Serena pulled Victor away. “I know you want to save him but he’s an undead. He’s long past saving.”
“Don’t let my work be lost.” Loche leaned forward his eyes locked with Victor as the mace crushed his head. The clatter of bone on the ground, the rattle of the chains as the skeleton went limp, and the crash of the mace against the wall as it swung straight through him felt so crushing. Victor watched the creature disappear in front of him and despite it being an undead visceral sadness washed over him.

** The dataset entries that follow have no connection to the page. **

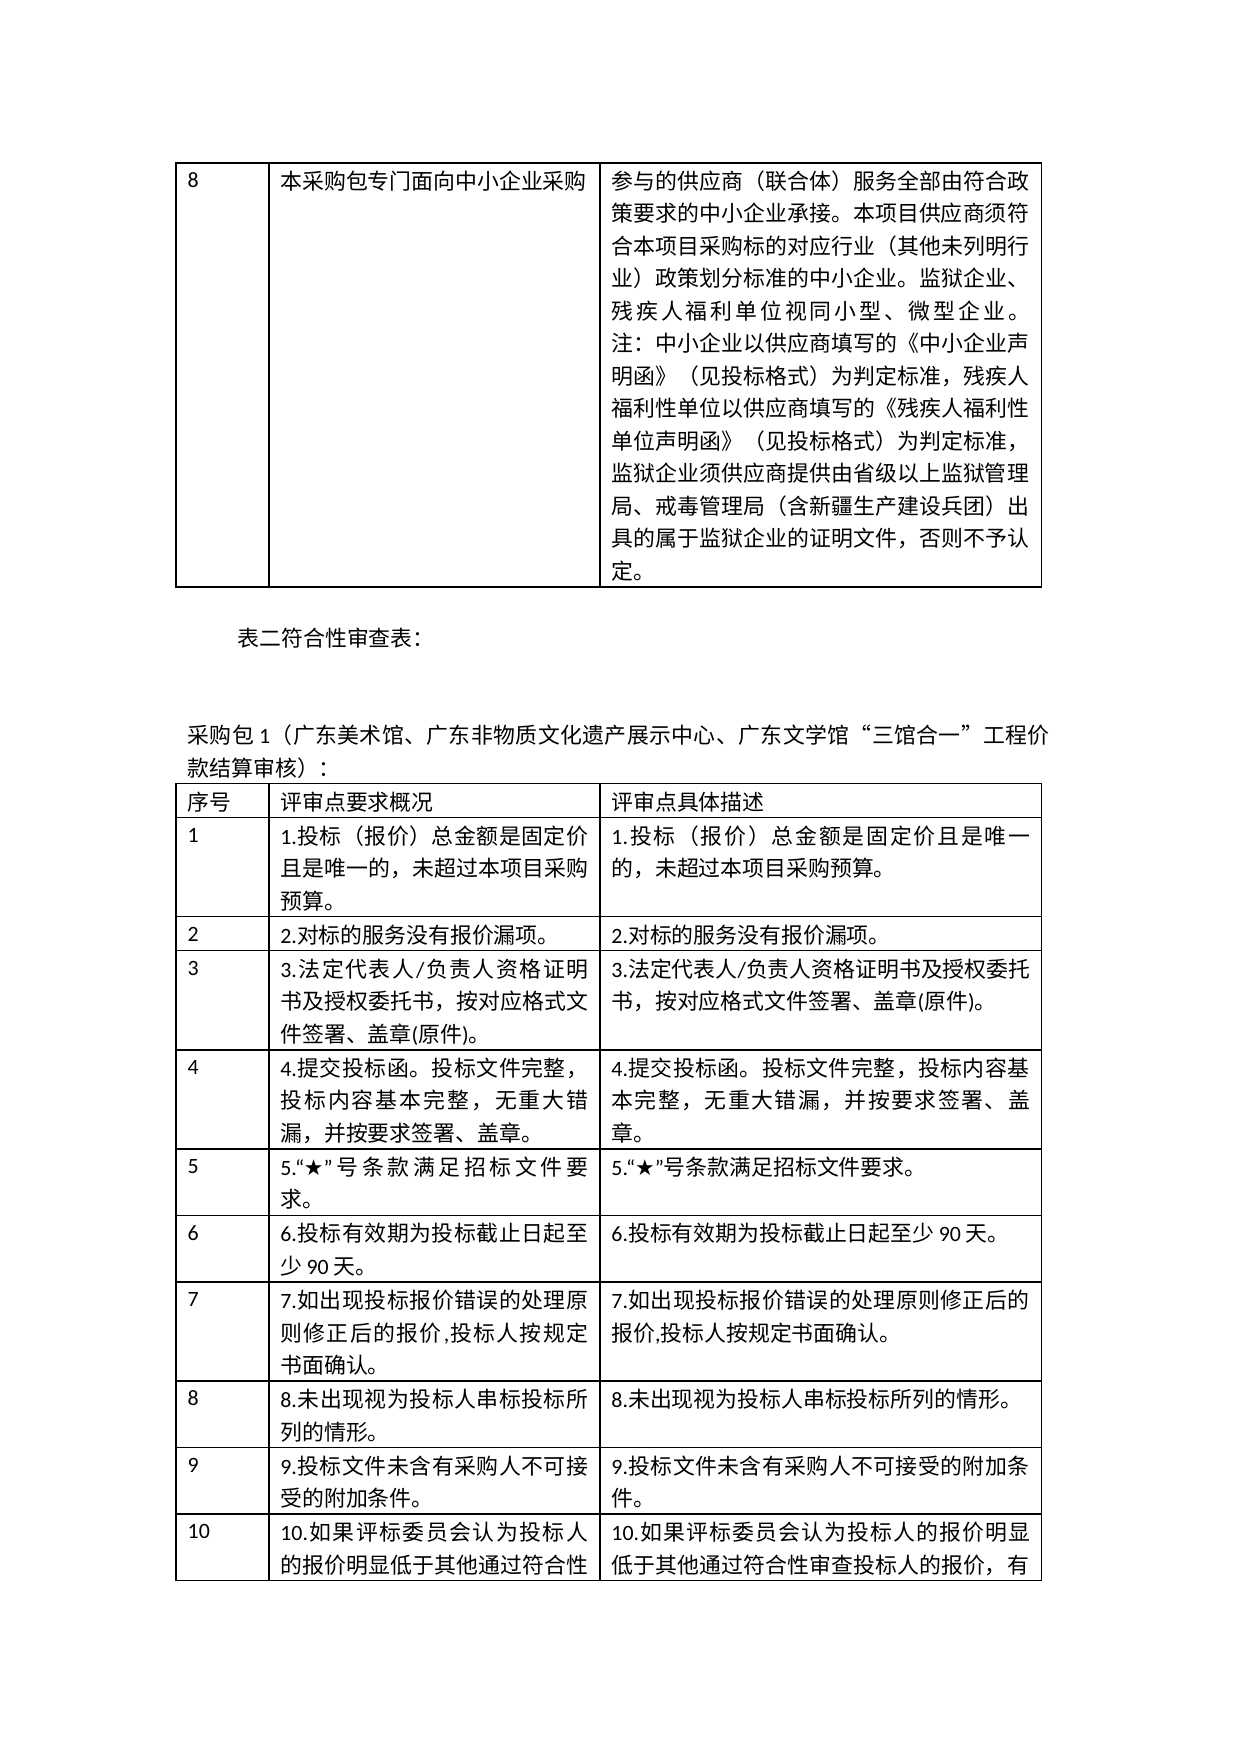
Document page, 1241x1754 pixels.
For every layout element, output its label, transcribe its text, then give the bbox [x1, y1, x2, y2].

text 表二符合性审查表： [187, 620, 1053, 653]
table_cell 5.“★”号条款满足招标文件要求。 [601, 1150, 1041, 1214]
table_cell 3.法定代表人/负责人资格证明书及授权委托书，按对应格式文件签署、盖章(原件)。 [601, 951, 1041, 1049]
table_cell 8 [177, 1382, 268, 1447]
table_cell 4.提交投标函。投标文件完整，投标内容基本完整，无重大错漏，并按要求签署、盖章。 [601, 1051, 1041, 1148]
table_cell 8.未出现视为投标人串标投标所列的情形。 [270, 1382, 599, 1447]
table_cell 7.如出现投标报价错误的处理原则修正后的报价,投标人按规定书面确认。 [601, 1283, 1041, 1380]
table_cell 4 [177, 1051, 268, 1148]
table_cell 9 [177, 1448, 268, 1513]
table_cell 3.法定代表人/负责人资格证明书及授权委托书，按对应格式文件签署、盖章(原件)。 [270, 951, 599, 1049]
table_cell 10 [177, 1515, 268, 1580]
table_cell 9.投标文件未含有采购人不可接受的附加条件。 [601, 1448, 1041, 1513]
table_cell 参与的供应商（联合体）服务全部由符合政策要求的中小企业承接。本项目供应商须符合本项目采购标的对应行业（其他未列明行业）政策划分标准的中小企业。监狱企业、残疾人福利单位视同小型、微型企业。 注：中小企业以供应商填写的《中小企业声明函》（见投标格式）为判定标准，残疾人福利性单位以供应商填写的《残疾人福利性单位声明函》（见投标格式）为判定标准，监狱企业须供应商提供由省级以上监狱管理局、戒毒管理局（含新疆生产建设兵团）出具的属于监狱企业的证明文件，否则不予认定。 [601, 164, 1041, 586]
table_cell 2.对标的服务没有报价漏项。 [601, 917, 1041, 950]
table_header 序号 [177, 784, 268, 817]
table_cell 9.投标文件未含有采购人不可接受的附加条件。 [270, 1448, 599, 1513]
table_cell 3 [177, 951, 268, 1049]
table_cell 8 [177, 164, 268, 586]
table_cell 6 [177, 1216, 268, 1281]
table_cell 2.对标的服务没有报价漏项。 [270, 917, 599, 950]
table_cell 8.未出现视为投标人串标投标所列的情形。 [601, 1382, 1041, 1447]
table_cell 1.投标（报价）总金额是固定价且是唯一的，未超过本项目采购预算。 [601, 818, 1041, 916]
table_header 评审点具体描述 [601, 784, 1041, 817]
table_cell 6.投标有效期为投标截止日起至少90天。 [601, 1216, 1041, 1281]
table_cell 6.投标有效期为投标截止日起至少90天。 [270, 1216, 599, 1281]
text 采购包1（广东美术馆、广东非物质文化遗产展示中心、广东文学馆“三馆合一”工程价款结算审核）： [187, 718, 1053, 783]
table_cell 7.如出现投标报价错误的处理原则修正后的报价,投标人按规定书面确认。 [270, 1283, 599, 1380]
table_cell 本采购包专门面向中小企业采购 [270, 164, 599, 586]
table_cell 4.提交投标函。投标文件完整，投标内容基本完整，无重大错漏，并按要求签署、盖章。 [270, 1051, 599, 1148]
table_cell 2 [177, 917, 268, 950]
table_cell 5 [177, 1150, 268, 1214]
table_cell 5.“★”号条款满足招标文件要求。 [270, 1150, 599, 1214]
table_cell 1 [177, 818, 268, 916]
table_cell 1.投标（报价）总金额是固定价且是唯一的，未超过本项目采购预算。 [270, 818, 599, 916]
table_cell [270, 1515, 599, 1580]
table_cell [601, 1515, 1041, 1580]
table_cell 7 [177, 1283, 268, 1380]
table_header 评审点要求概况 [270, 784, 599, 817]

He dropped to his knees with Serena’s hand still on his shoulder. “I know you wanted to save him but we need to clear out everything here. If it turns out he’s lying we might all die.”
Emilie handed back the mace before bending half over to the kneeling Victor. “GET YOUR SHIT TOGETHER! That was an undead that purposefully became an undead and retained his mind. No sane person does that! The Goddess would be furious at you for sparing one, hells she might be furious at me for letting that go on so long. Is Victor stupid, soft, or what?”
Serena turned to her. “Yes. He’s not used to things like this.”
“It’s not about being used to it. He was a sentient creature. He was actively trying to help us and only wanted to help others. His last words weren’t even to beg for his life but for his research.” Victor shook his head stood up and turned around. “I know I can’t change your mind. Let’s just go.” He could only think. ‘Luzuzal what could I have possibly done here?’
“Change my mind?! He’s an undead!” Emilie refused to drop the conversation angrily demanding. “Tell me why you wanted to save him or I will not heal you anymore. Right this instant.”
“Everyone deserves the freedom to make their own choices as long as they don’t hurt others.” Victor looked over his shoulder angrily.
“He’s an undead. He’s definitely hurt others!” Emilie insisted.
“Who?” Victor asked.
“You don’t have to watch someone kill to know they killed another.” Emilie glared at him.
Victor turned and walked toward her slowly. He stopped close to her looking down at her. “I appreciate that you hate undead with such zeal, but he didn’t deserve it. Don’t heal me if you insist, but I will not back down. No one deserves what just happened to him.” He maintained eye contact with her not blinking for nearly a minute. The deafening silence exacerbated every second it continued.
Emilie turned to Jenora. “I’m not wrong. I can’t chose not to heal you because the Golden Goddess will be angry at me but this is the only time we will group together. I was foolish to think I found a group worth my time.”
Jenora looked for a long time at the skull before turning away. “Let’s get going.”